**PROBLEM REQUIREMENTS:** Copy each line of the data beneath in which the word "background" appears.

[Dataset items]
»»

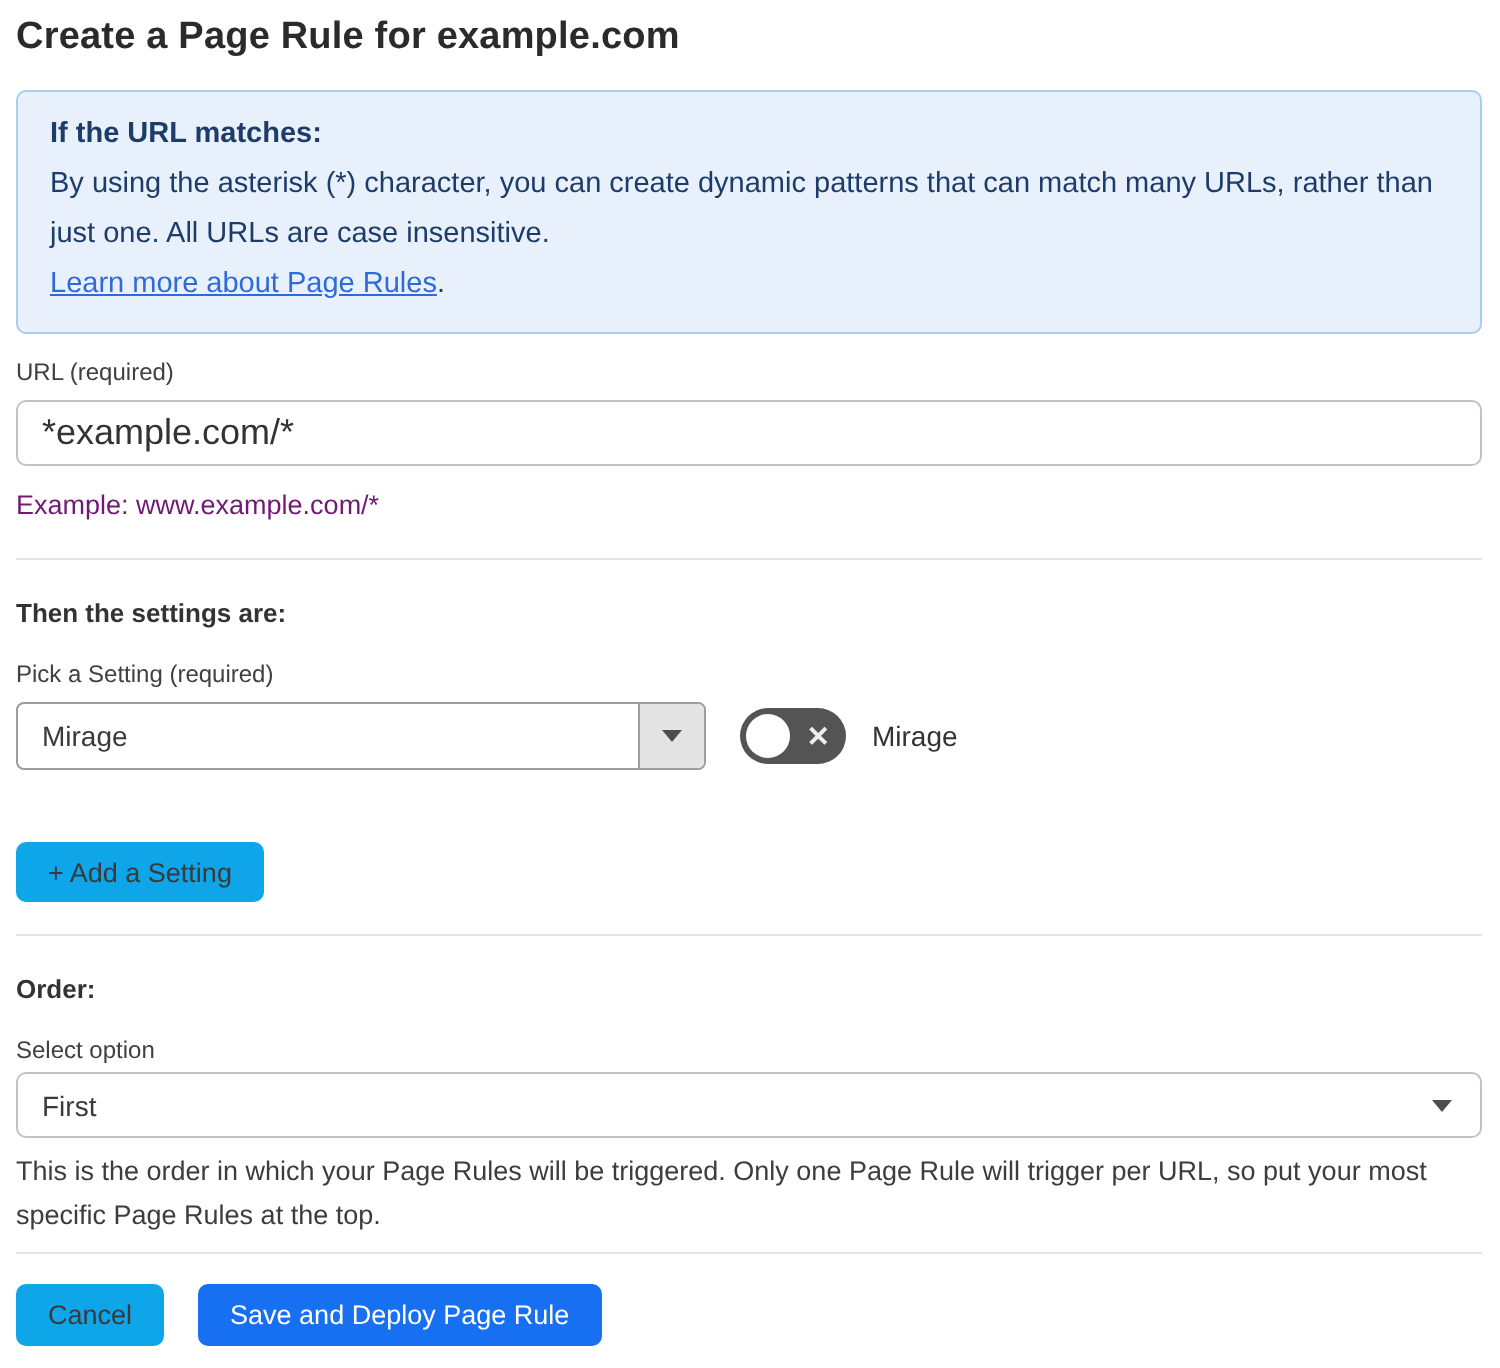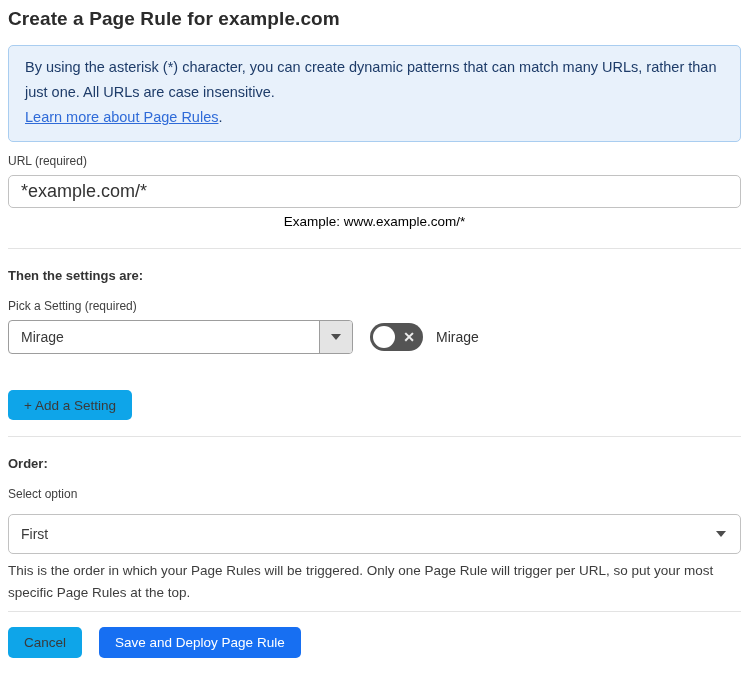--- a/index.html
+++ b/index.html
@@ -196,6 +196,7 @@
 <h1 class="page-title">Create a Page Rule for example.com</h1>
 
 <div class="info-box">
+  <div class="info-heading">If the URL matches:</div>
   <div class="info-body">By using the asterisk (*) character, you can create dynamic patterns that can match many URLs, rather than just one. All URLs are case insensitive.</div>
   <div class="info-link-line"><a href="#">Learn more about Page Rules</a><span>.</span></div>
 </div>

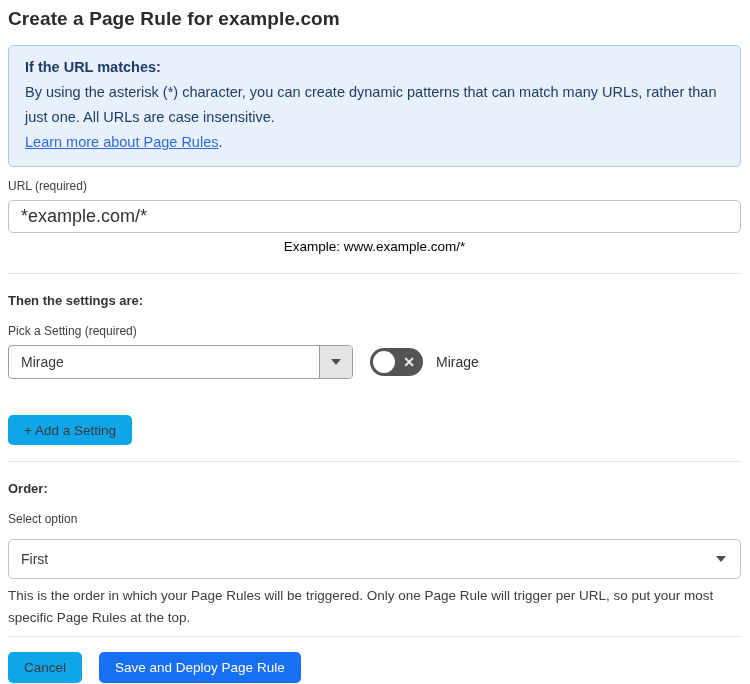--- a/index.html
+++ b/index.html
@@ -53,10 +53,9 @@
     outline: none;
   }
   .helper-text {
-    margin-top: 6px;
+    margin-top: 12px;
     font-size: 13.5px;
-    color: #000000;
-    text-align: center;
+    color: #701a75;
   }
   .divider {
     margin-top: 19px;

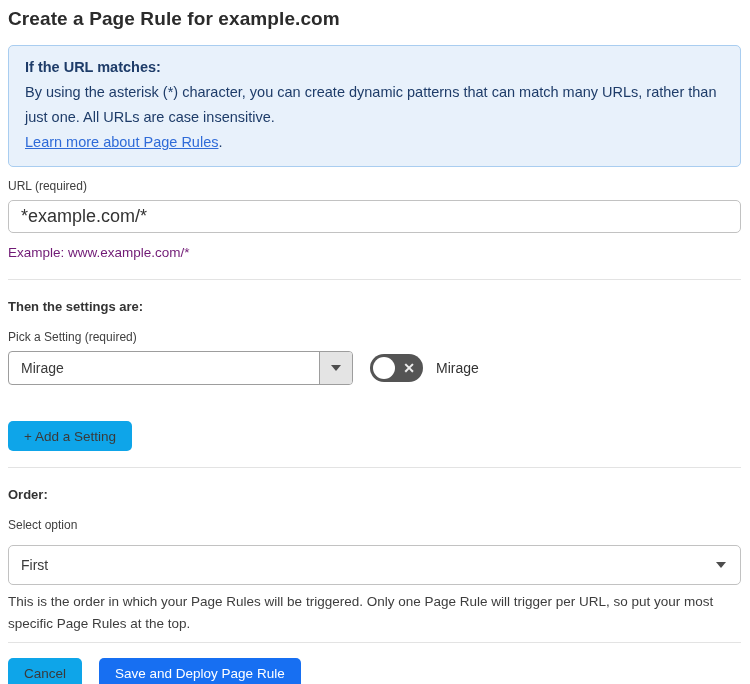--- a/index.html
+++ b/index.html
@@ -156,9 +156,9 @@
   }
   .btn-add { margin-top: 36px; height: 30px; }
   .full-select {
-    margin-top: 13px;
+    margin-top: 4px;
     width: 100%;
-    height: 40px;
+    height: 33px;
     border: 1px solid #c2c2c2;
     border-radius: 5px;
     background: #ffffff;

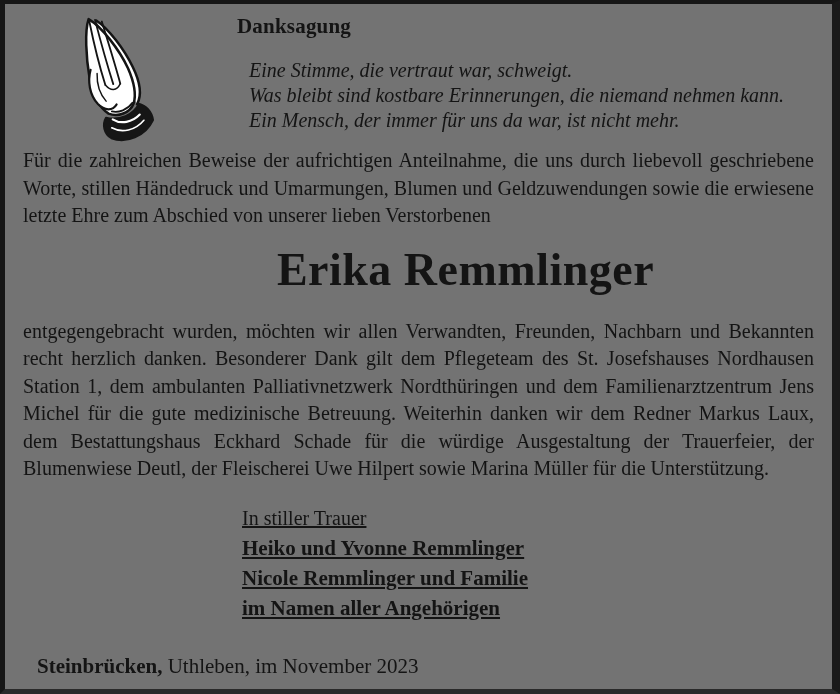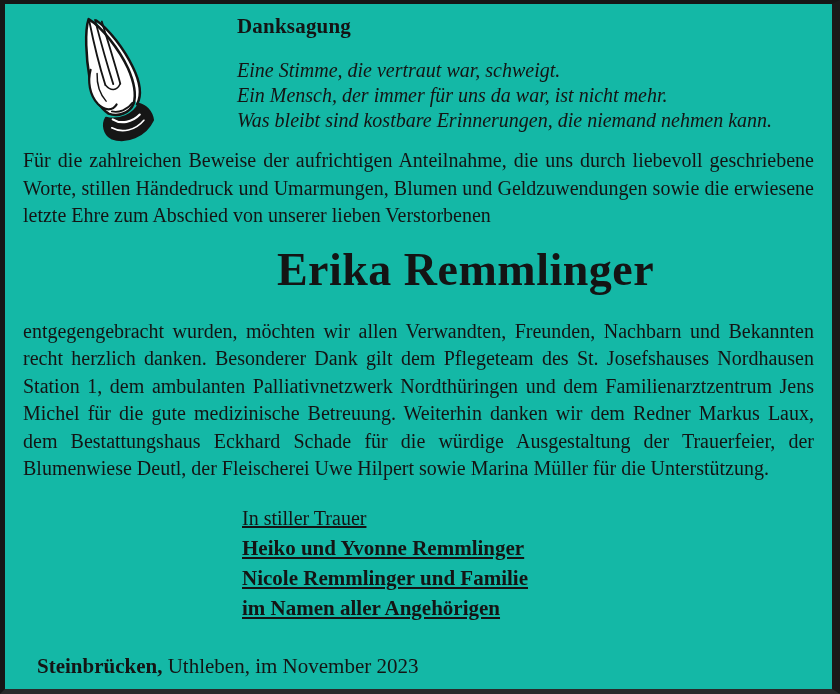--- a/index.html
+++ b/index.html
@@ -17,7 +17,7 @@
     border-left: 5px solid #161616;
     border-right: 8px solid #1a1a1a;
     border-bottom: 5px solid #2a2a2a;
-    background: #14b8a6;
+    background: #737373;
     position: relative;
   }
   .header-block {

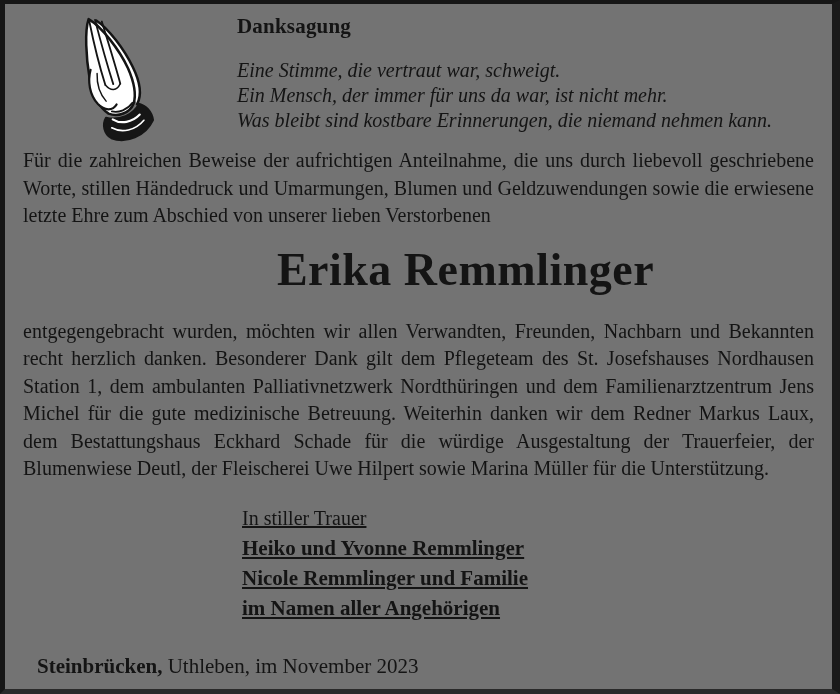--- a/index.html
+++ b/index.html
@@ -38,7 +38,7 @@
   }
   .verse {
     position: absolute;
-    left: 232px; top: 54px;
+    left: 244px; top: 54px;
     font-size: 20px;
     font-style: italic;
     line-height: 25px;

««

**RESPONSE TO THE TASK:**
     background: #ffffff;
-    background: #14b8a6;
+    background: #737373;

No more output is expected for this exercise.